Inducing Release of Cytokines that Activate T Cells
Adjuvants can indirectly activate T cells by releasing complexes called phagosomes, which bind to T cells. The T cells then release cytokines that activate B cells to produce antibodies. This effect enhances the degree of antibody production against the foreign antigen that has entered the animal.
Targeting Antigens to Specific Locations
Adjuvants can induce an immune reaction to antigens at specific locations in an organism where the adjuvant was injected. Adjuvants activate the innate immune locally, which draws T cells that are circulating in the blood stream to that location.
Slow-Release of the Antigen
Adjuvants can control the rate at which antigens are released into the blood stream. This is called the depot effect. The adjuvant and antigen are trapped in a polymer, which slows the rate at which the chemicals and antigens leach into the surrounding tissue and into the circulatory system.
6 Types of Adjuvants
Aluminum salt is a common adjuvant.

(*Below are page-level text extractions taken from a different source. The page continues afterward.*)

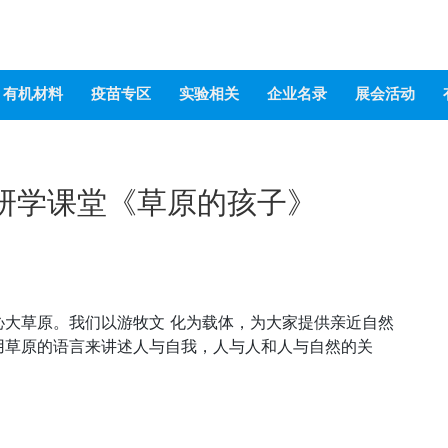
有机材料
疫苗专区
实验相关
企业名录
展会活动
研学课堂《草原的孩子》
大草原。我们以游牧文 化为载体，为大家提供亲近自然
用草原的语言来讲述人与自我，人与人和人与自然的关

It is good at inducing a Th2 immune response, but is less effective for inducing a Th1 response. The Th2 response results in B cells producing antibodies that neutralize the antigen. The Th1 response results in B cells that produce antibodies that opsonize, or cling to, antigens so that other immune cells can recognize and kill things that are coated with antibodies.
Mixtures of oil and water induce strong immune reactions. They are good at inducing a Th2 immune response. They are also good for creating the slow-release effect of antigen depots.
Sugars from the cell wall of microbes are foreign particles to animals. These polysaccharide chains can induce a severe immune reaction, due to the evolutionary arms race that has been going on between microbes and animals.
Saponins are steroid molecules that have sugar chains attached to them. They naturally occur in plants and some microbes. Their advantage is that a low dose can trigger a intense immune response.
These molecules bind to and activate the PRR and TLR receptors in immune cells. These receptors send signals to the nucleus that cause the activation of genes that tell the cell to sound the alarm of infection to its neighbors.
Interferons (IFN) and interleukins (IL) are naturally occurring chemicals that are released by immune cells in order to activate each other. Specific types of these molecules can elicit distinct responses in immune cells.